VfB Oldenburg – BV Cloppenburg (So., 15 Uhr)
Dem Gast gelang zuletzt ein überraschender 2:1-Erfolg bei Werder II, während der VfB mit 0:1 in Neumünster unterlag. Die fünf Zähler, die Oldenburg (28) und Cloppenburg (33) derzeit trennen, markieren gleichzeitig den Unterschied zwischen gesichertem Mittelfeld und Abstiegsgefahr. Beiden Teams ist angesichts der vergangenen Wochen allerdings klar: Es kann sehr schnell gehen, und dann verändert sich die Perspektive erneut. Insofern könnte das Derby durchaus einen vorentscheidenden Charakter erhalten.
SV Wilhelmshaven – VfR Neumünster (So., 15 Uhr)
Die 0:2-Niederlage des SVW in Havelse konnte nicht überraschen, die 1:3-Heimniederlage des VfR gegen Meppen am Mittwoch (Tore: Kevin Schulz - Andreas Gerdes-Wurpts (2), Timo Scherping) dagegen schon. Schließlich war Neumünster zuvor in sieben Spielen auf eigenem Platz ohne Niederlage geblieben. Nun will der VfR (33) in Wilhelmshaven punkten, um nicht doch noch in Abstiegsgefahr zu kommen. Dorthin ist der Gastgeber (26) nach einem Punkt aus den vergangenen fünf Partien längst geraten. Der SV Wilhelmshaven ist 15. und nur noch zwei Punkte von der gefährdeten Zone entfernt.
BSV Schwarz-Weiß Rehden – TSV Havelse (So., 15 Uhr)

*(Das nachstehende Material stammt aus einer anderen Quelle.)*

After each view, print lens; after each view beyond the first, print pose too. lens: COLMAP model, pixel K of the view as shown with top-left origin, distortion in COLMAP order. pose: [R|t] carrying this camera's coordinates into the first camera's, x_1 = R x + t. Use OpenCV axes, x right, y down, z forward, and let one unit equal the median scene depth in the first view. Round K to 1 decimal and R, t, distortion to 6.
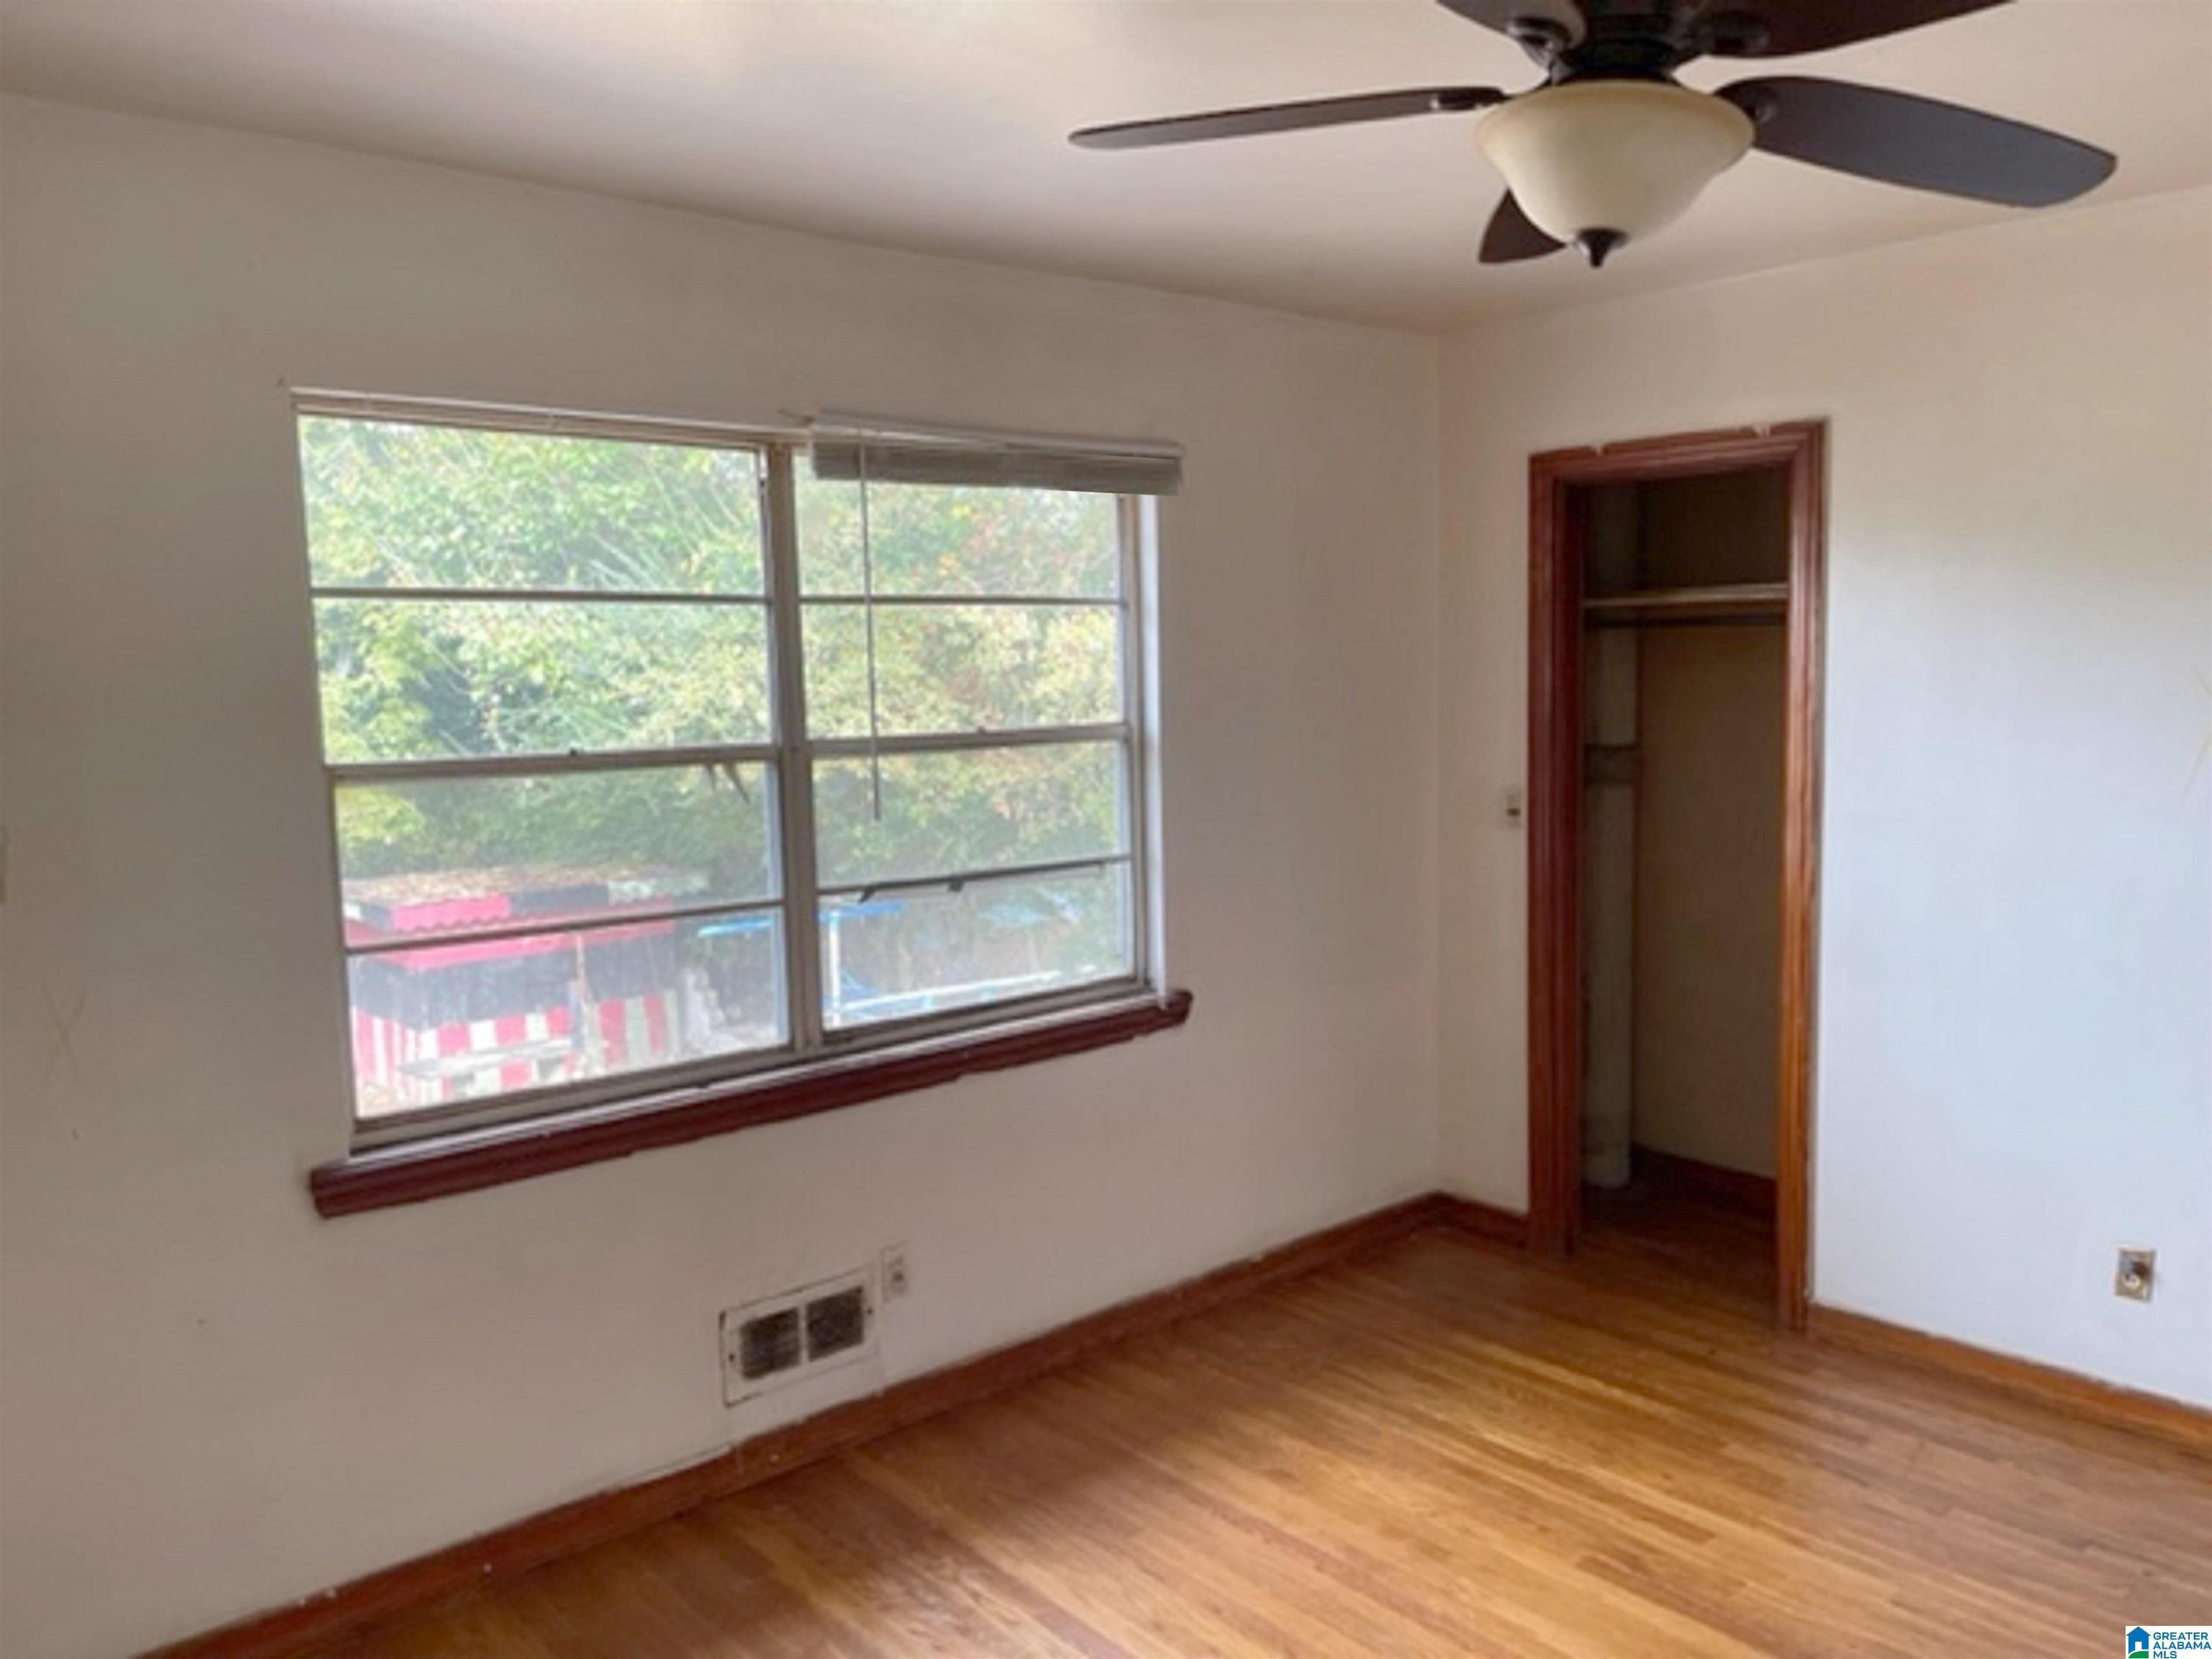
lens RADIAL K [[1623.6, 0, 1106.0], [0, 1623.6, 829.5], [0, 0, 1]] dist [-0.004957, -0.000369]
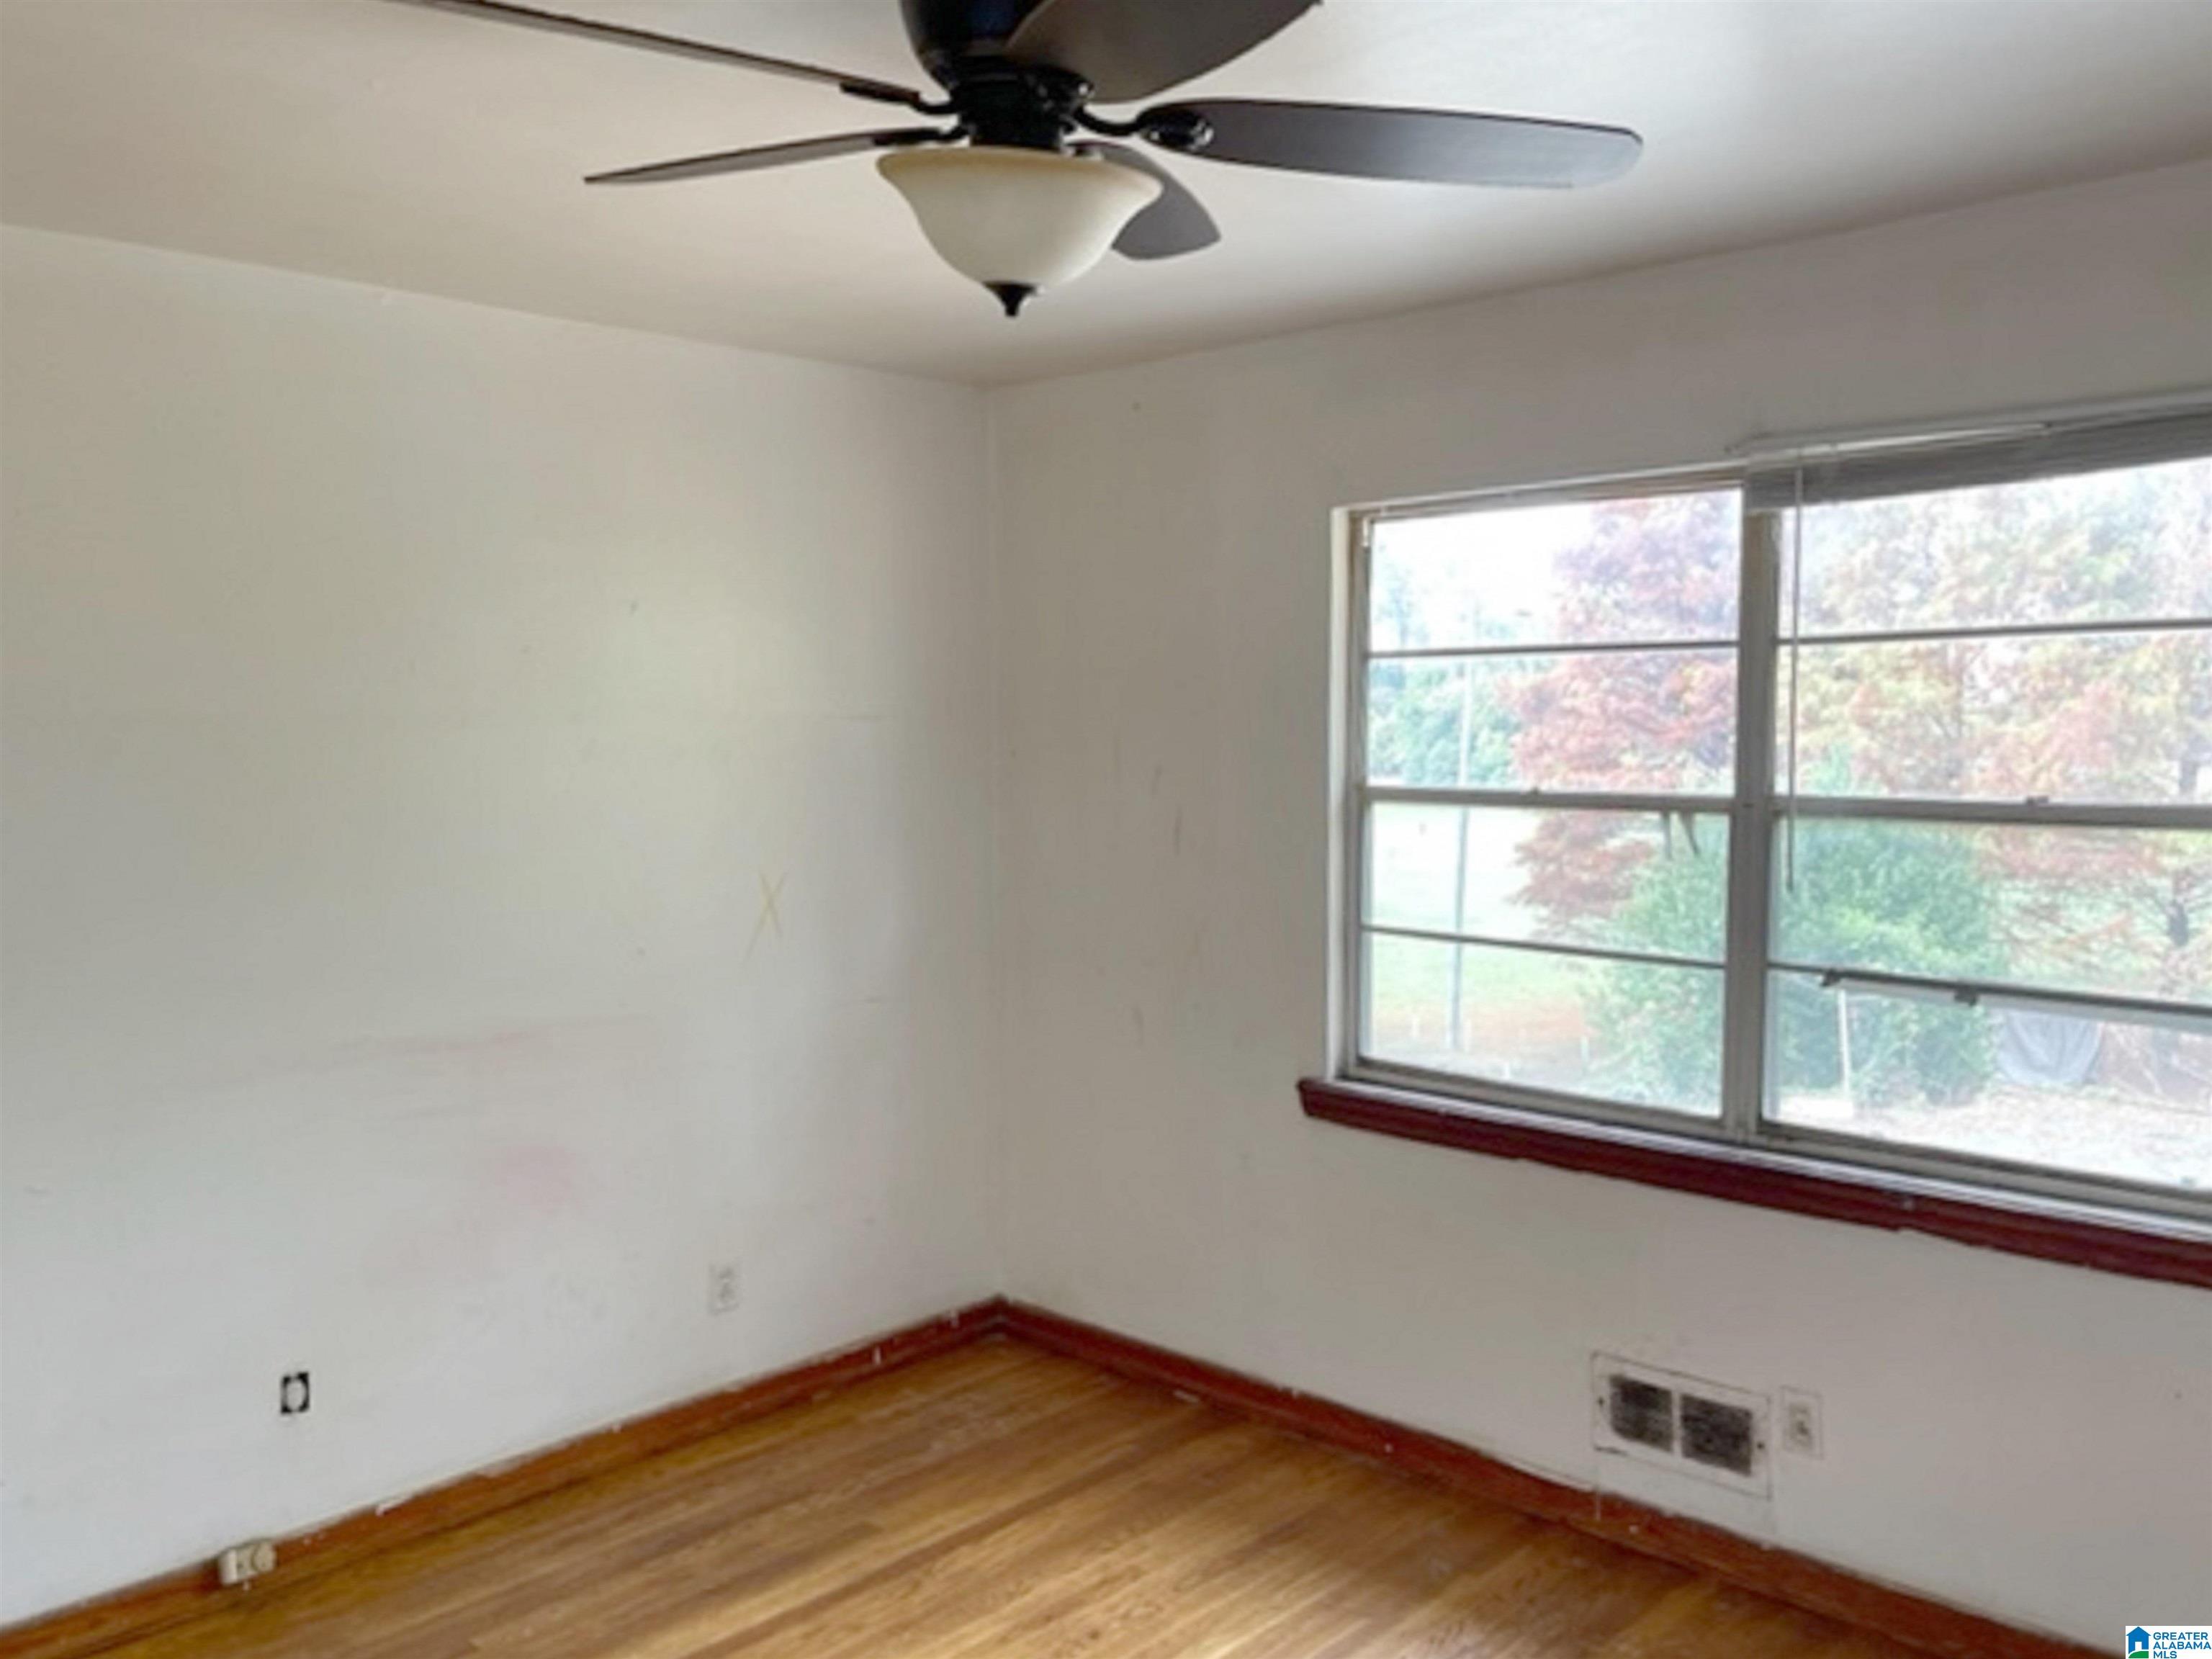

Beim 3:5 im wertungslosen Spiel gegen den VfB Lübeck kassierte Rehden am Mittwoch eine Niederlage. Zuvor war der Tabellenzehnte (31) allerdings zu einem 1:0-Erfolg bei Hannover 96 II gekommen. Doch ob der Formanstieg gegen Havelse reicht? Der Tabellenzweite ist wieder dran an Holstein Kiel und wird sich in Rehden sicher von seiner besten Seite zeigen.
SV Meppen – Werder Bremen II (So., 17 Uhr)
Der 3:1-Erfolg in Neumünster verhalf dem SV Meppen (31) zum Sprung auf Platz elf. Der Abstiegssorgen entledigt haben sich die Emsländer damit nicht. Aber es geht etwas entspannter zu. Davon kann bei den Bremern eigentlich keine Rede sein. Nach dem 0:2 in Wolfsburg am Mittwoch steht lediglich ein Sieg aus den vergangenen neun Partien in der Bilanz der Grün-Weißen. Das entspricht nicht den Ansprüchen der Bundesligareserve. Der fünfte Tabellenplatz – er schien vor Wochen bereits sicher – ist wieder in Gefahr geraten.